Sefik Tuerker was a member of many of the delegations who set off for China, and concluded deals worth millions of Deutschmarks. During his trips he became very familiar with Chinese habits and costoms. He made contact with some very influential people and was instrumental in the expansion and development of the famous carpet manufacturing business in Zhenping: with his expert help and support, the factory was very soon producing the finest carpets in the world.

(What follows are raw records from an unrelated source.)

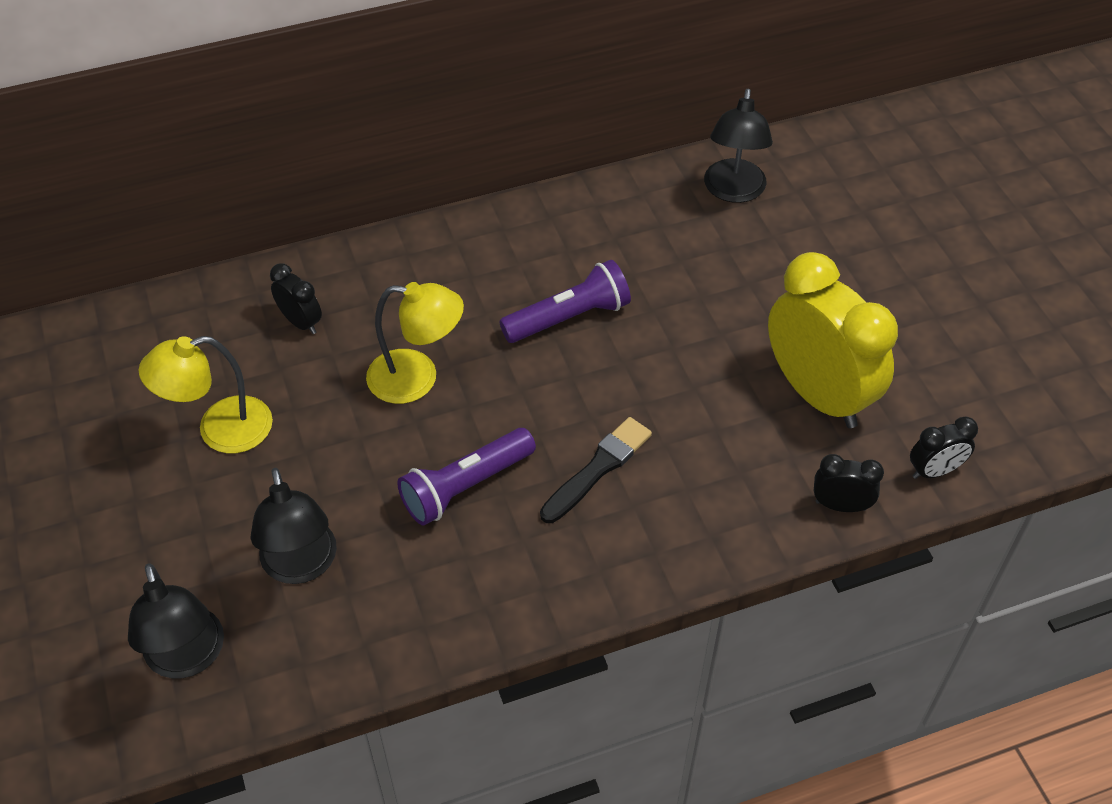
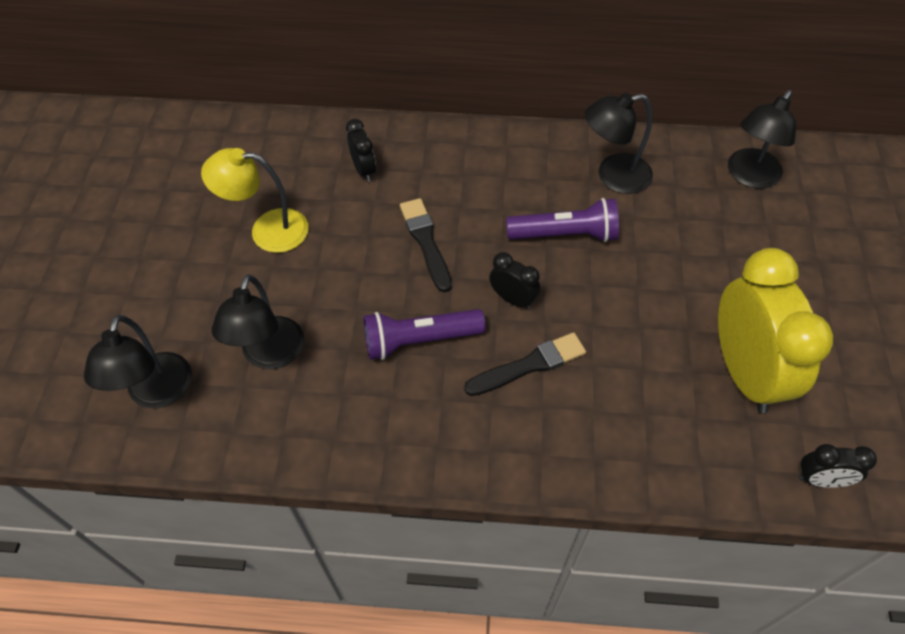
camera: 25 degrees right, 5 degrees up
(417, 378) = (426, 242): yellow lamp -> black brush
(590, 237) = (613, 176): none -> black lamp
(840, 505) = (720, 477): black clock -> black clock (513, 299)

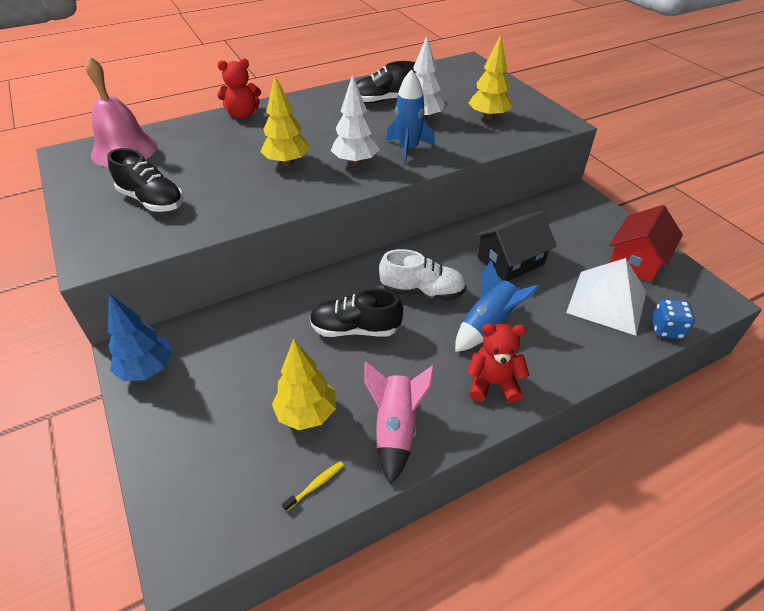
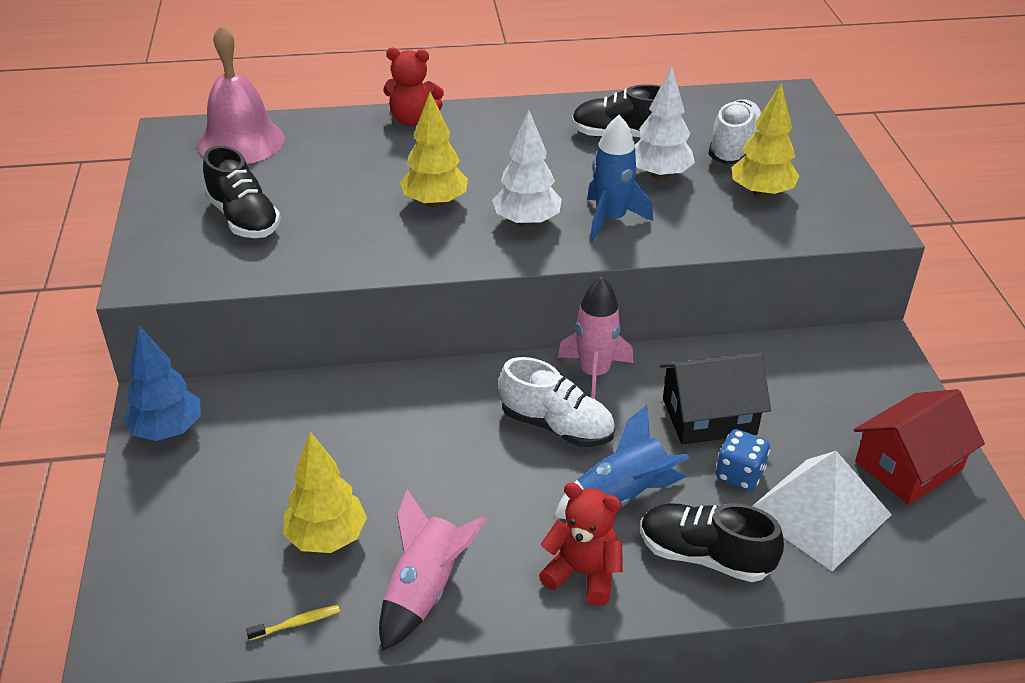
camera: 20 degrees right, 5 degrees down
(355, 329) = (440, 451): black shoe -> black shoe (704, 556)
(427, 252) = (594, 373): none -> pink rocket
(455, 95) = (734, 147): none -> white shoe
(666, 329) = (886, 576): blue dice -> blue dice (739, 474)

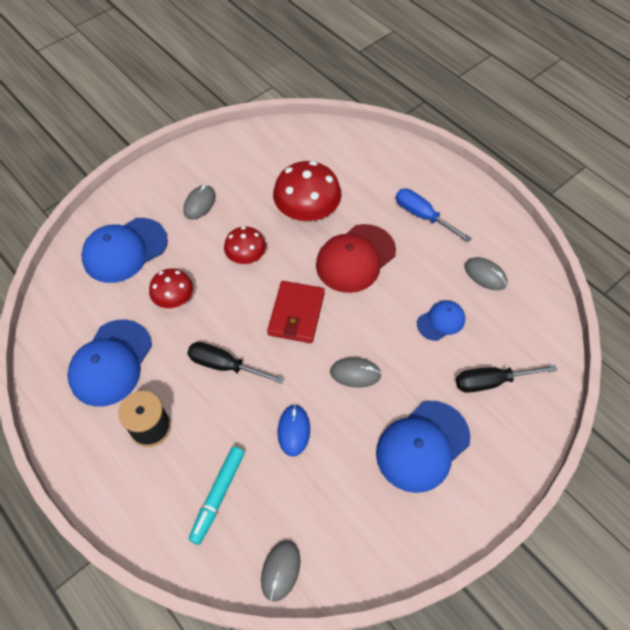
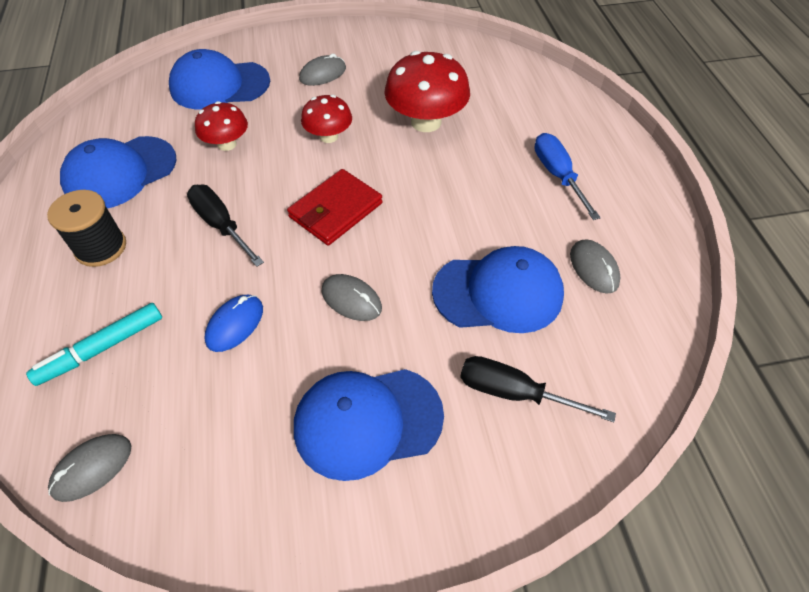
camera: 30 degrees right, 5 degrees down
(355, 258) = (444, 185): red cap -> none
(441, 321) = (498, 293): blue cap -> blue cap, size x1.82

It was during one of his trips to China that Sefik Tuerker learned of the existence of certain warehouse containing a large number of antique porcelain vases, which immediately attracted his interest. After years of negotiations, Sefik Tuerker was finally able to look inside the warehouses, the first of which was near Beijing. Imagine his astonishment when he entered the storage hall: hundreds of vases - large ones and small ones, without protective packing, covered in dirt and, for the most part, smeared with paint - filled the warehouse. Only a few shafts of light illuminated the scene. What was definitely required in the gloom was the power of imagination to assess the "treasure" which had been brought to light.
There was another warehouse of vast proportions near Tianjin, where the treasures were hidden underground; they had been buried many years before and therefore survived the aftermath of the Cultural Revolution.
Sefik Tuerker was determined to buy these precious objects: magnificent porcelain vases in quantities too large to count at first, some of them in extremely bad condition. But there were true gems hidden under the layers of paint and dirt.
At the beginning of 2006, the company "Dynasty Arts" had the opportunity to purchase the entire collection of chinese antique vases, porcelain, jade, furniture and screens in the possession of Tuerkas in Karlsruhe (Germany), subsequently undertaking the cleaning and sestoration of the precious objects.